Find every line in the entries below that contains the word "bare" and copy each of those lines.

Extracted records:
● ● ●

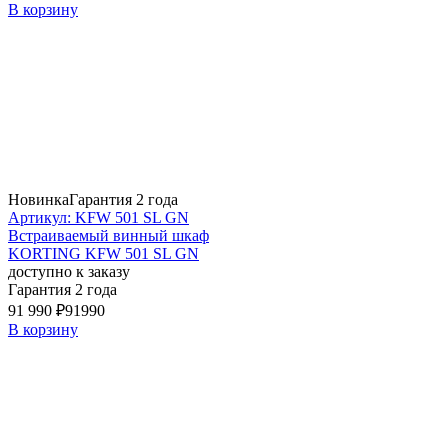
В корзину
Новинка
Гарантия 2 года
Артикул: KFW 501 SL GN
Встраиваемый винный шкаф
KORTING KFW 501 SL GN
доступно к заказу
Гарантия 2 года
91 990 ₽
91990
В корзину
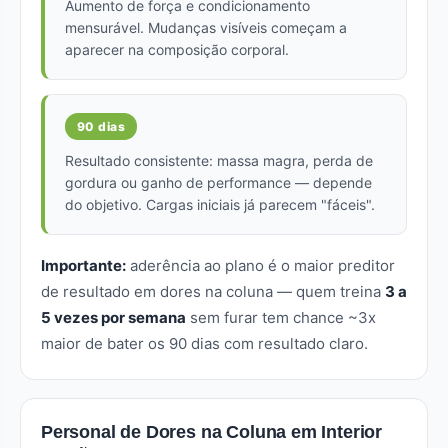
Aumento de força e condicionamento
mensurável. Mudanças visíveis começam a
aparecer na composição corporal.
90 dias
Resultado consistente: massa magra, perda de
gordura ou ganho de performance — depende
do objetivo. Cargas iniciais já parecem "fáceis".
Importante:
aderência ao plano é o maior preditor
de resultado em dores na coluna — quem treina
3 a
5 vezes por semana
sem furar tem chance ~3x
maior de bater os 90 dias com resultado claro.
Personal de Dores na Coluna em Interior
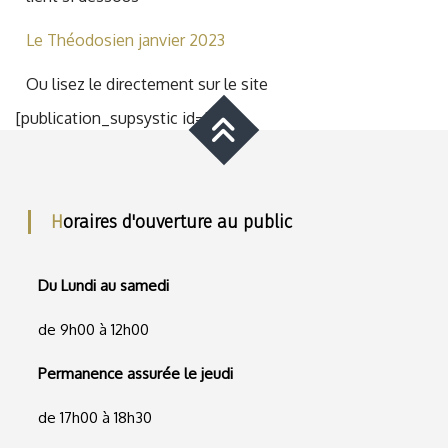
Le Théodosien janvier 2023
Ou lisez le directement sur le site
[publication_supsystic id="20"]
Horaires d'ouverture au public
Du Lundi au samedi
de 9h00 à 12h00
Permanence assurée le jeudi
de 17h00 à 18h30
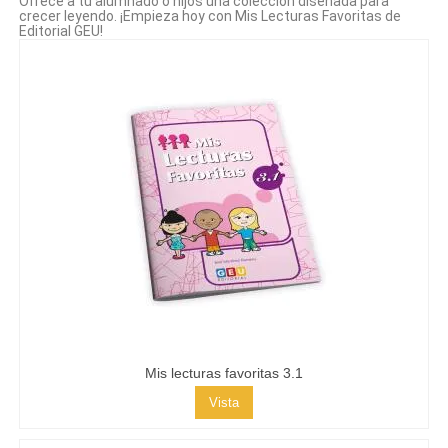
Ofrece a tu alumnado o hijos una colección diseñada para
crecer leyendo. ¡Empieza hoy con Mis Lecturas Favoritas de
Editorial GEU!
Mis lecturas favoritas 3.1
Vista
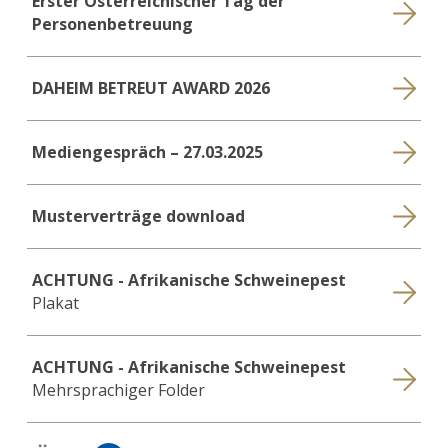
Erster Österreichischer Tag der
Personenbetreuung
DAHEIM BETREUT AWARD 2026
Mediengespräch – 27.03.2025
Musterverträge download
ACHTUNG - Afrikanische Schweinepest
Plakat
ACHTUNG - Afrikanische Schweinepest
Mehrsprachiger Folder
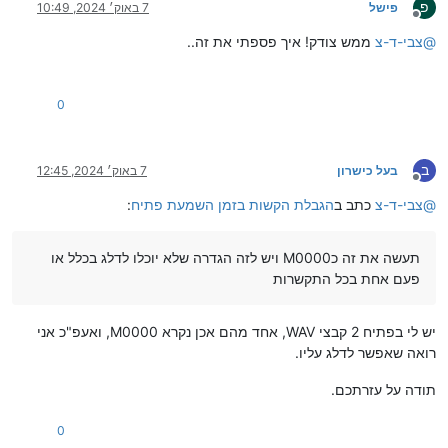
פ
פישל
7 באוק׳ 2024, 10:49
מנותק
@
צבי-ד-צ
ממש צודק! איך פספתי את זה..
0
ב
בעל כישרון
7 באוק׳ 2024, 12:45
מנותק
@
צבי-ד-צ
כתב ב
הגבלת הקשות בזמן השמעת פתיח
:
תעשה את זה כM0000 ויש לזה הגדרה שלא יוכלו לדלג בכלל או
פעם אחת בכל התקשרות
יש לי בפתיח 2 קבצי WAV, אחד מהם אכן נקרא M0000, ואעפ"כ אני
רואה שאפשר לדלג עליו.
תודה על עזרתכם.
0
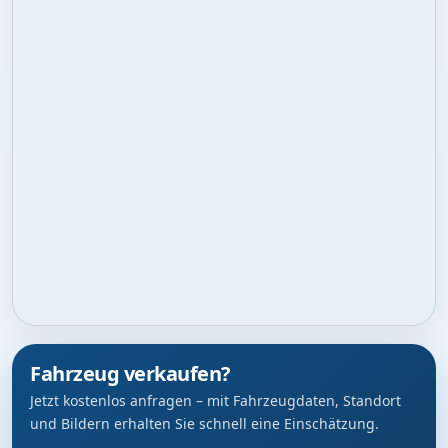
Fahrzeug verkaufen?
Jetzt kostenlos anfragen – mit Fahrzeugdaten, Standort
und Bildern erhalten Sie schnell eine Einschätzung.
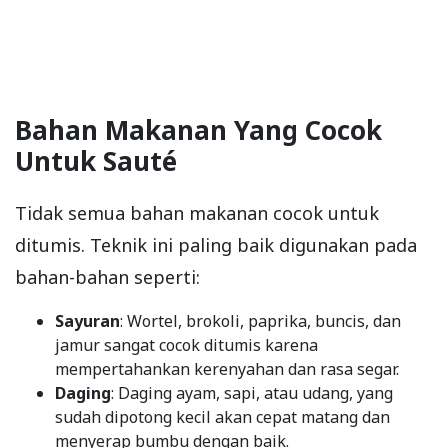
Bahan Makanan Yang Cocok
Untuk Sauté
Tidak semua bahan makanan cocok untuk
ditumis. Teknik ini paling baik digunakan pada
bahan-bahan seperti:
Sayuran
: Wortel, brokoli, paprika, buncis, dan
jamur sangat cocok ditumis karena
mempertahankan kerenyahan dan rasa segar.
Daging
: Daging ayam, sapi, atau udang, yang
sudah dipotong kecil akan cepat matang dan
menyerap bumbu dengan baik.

● ● ●

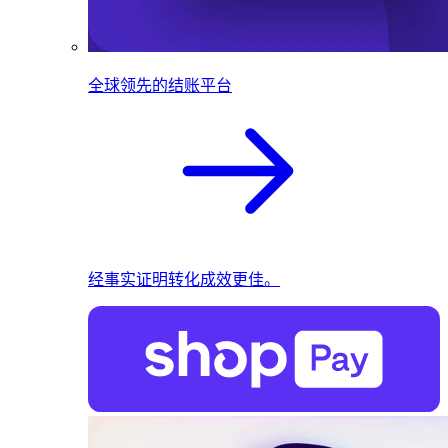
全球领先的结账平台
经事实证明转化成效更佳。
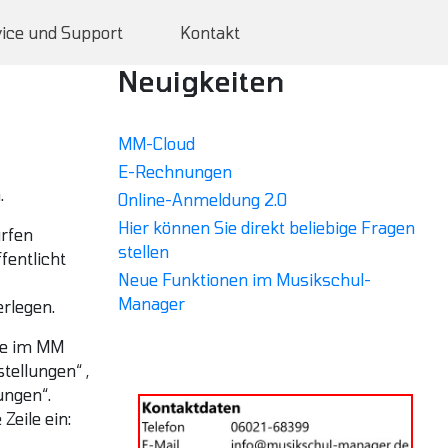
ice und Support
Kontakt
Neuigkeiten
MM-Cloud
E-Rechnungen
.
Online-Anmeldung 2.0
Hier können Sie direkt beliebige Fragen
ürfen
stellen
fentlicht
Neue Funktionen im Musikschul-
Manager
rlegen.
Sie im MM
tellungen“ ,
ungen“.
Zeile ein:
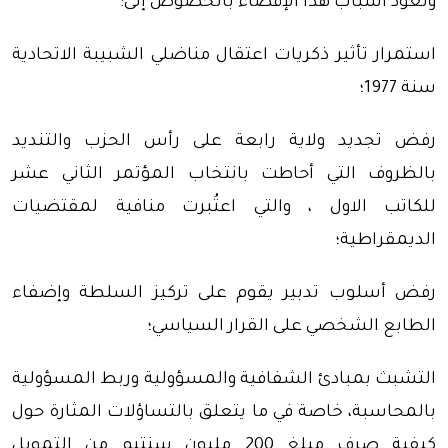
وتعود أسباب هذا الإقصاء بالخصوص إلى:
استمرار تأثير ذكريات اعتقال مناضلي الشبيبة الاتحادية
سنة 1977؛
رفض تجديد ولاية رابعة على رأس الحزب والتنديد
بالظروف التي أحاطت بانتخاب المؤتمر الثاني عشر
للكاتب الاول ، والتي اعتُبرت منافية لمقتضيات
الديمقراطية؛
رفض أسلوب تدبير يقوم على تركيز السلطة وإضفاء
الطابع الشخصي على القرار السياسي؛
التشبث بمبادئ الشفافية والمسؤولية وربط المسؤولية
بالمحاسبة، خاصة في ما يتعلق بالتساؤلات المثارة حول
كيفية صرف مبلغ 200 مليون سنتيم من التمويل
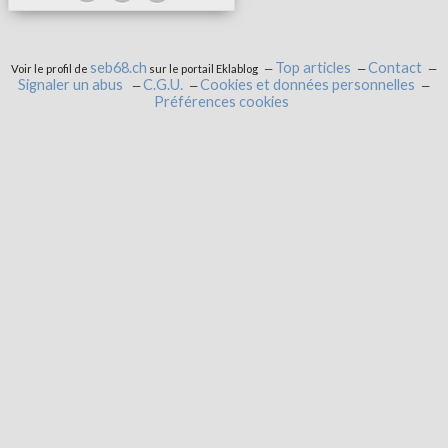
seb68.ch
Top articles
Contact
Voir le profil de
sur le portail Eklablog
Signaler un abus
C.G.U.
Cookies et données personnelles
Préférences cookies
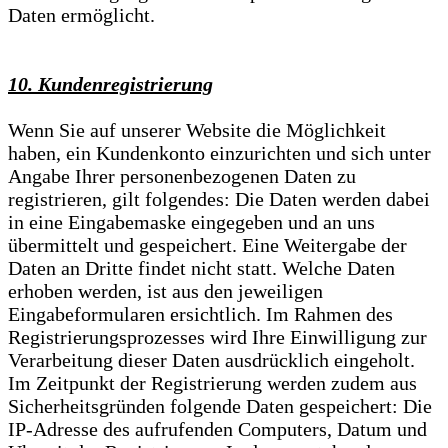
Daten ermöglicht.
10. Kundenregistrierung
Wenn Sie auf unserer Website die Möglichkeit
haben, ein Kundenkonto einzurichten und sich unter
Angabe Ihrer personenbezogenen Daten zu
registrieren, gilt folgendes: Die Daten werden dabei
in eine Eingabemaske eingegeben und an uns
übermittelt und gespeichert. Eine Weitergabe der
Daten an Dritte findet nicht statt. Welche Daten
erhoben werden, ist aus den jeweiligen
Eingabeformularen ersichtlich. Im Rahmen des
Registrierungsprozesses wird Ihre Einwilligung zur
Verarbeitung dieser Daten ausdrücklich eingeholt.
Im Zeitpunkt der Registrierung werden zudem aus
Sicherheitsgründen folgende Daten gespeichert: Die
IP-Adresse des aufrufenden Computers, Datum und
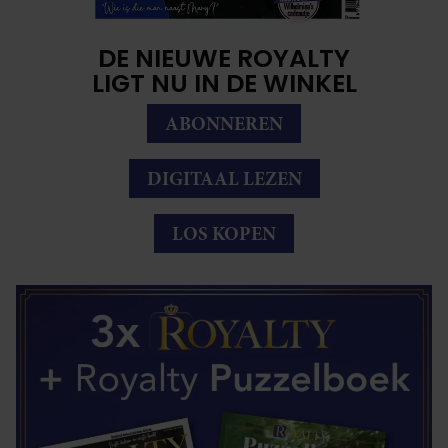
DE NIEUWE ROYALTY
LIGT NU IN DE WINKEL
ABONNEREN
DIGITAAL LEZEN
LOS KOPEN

● ● ●

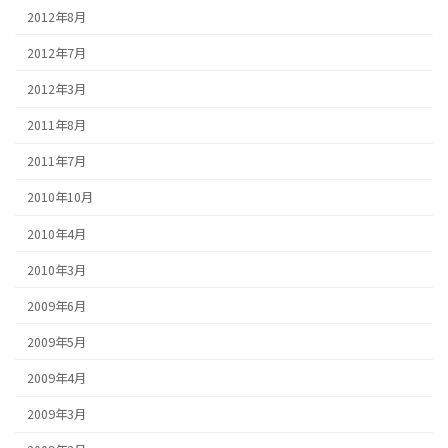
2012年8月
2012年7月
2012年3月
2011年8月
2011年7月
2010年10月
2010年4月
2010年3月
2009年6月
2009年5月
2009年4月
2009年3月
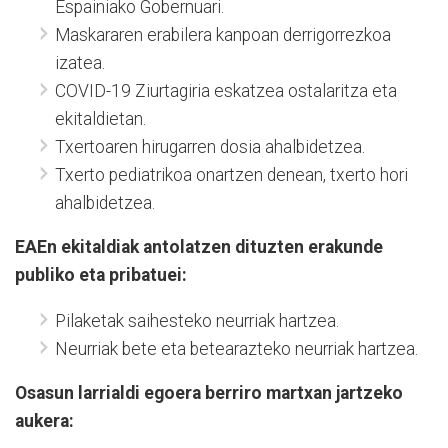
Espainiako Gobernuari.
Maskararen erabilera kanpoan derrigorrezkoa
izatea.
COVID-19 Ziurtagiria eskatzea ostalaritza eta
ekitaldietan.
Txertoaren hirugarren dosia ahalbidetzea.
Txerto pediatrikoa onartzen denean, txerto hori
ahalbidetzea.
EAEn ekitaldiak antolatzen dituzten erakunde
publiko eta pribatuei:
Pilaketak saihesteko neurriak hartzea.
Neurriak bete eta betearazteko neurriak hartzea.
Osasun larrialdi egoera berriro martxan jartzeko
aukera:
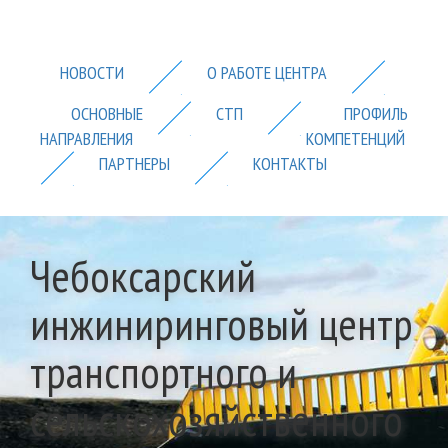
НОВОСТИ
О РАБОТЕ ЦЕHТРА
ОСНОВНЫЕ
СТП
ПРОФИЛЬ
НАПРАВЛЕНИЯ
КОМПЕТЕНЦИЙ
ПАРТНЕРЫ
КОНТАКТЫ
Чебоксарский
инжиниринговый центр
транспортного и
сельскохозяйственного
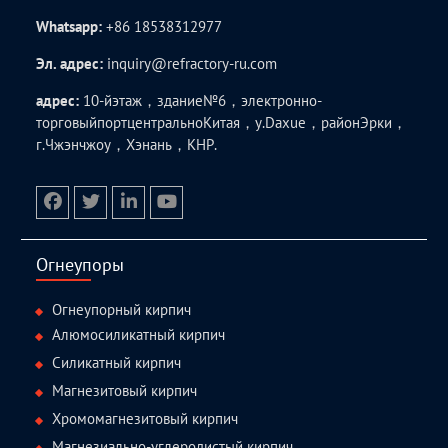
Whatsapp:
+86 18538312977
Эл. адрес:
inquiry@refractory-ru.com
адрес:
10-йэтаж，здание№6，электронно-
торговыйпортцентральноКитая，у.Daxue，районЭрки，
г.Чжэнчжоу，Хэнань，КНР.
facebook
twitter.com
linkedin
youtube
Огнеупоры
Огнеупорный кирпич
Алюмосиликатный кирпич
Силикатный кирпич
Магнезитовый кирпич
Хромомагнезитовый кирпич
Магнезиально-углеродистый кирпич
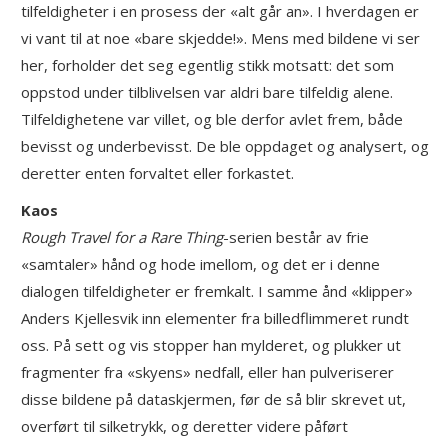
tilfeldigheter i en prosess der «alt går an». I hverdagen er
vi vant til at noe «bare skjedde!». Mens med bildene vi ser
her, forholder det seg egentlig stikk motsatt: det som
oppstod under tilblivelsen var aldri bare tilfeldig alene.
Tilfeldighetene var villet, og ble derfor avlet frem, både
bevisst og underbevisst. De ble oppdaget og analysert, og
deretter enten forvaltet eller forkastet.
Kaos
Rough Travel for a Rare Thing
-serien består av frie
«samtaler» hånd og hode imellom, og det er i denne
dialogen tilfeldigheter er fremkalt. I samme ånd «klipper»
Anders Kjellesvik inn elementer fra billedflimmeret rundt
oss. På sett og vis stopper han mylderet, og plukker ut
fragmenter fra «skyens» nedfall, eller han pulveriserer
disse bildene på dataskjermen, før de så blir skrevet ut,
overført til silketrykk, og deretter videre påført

● ● ●

Reply:
vi vant til at noe «bare skjedde!». Mens med bildene vi ser
oppstod under tilblivelsen var aldri bare tilfeldig alene.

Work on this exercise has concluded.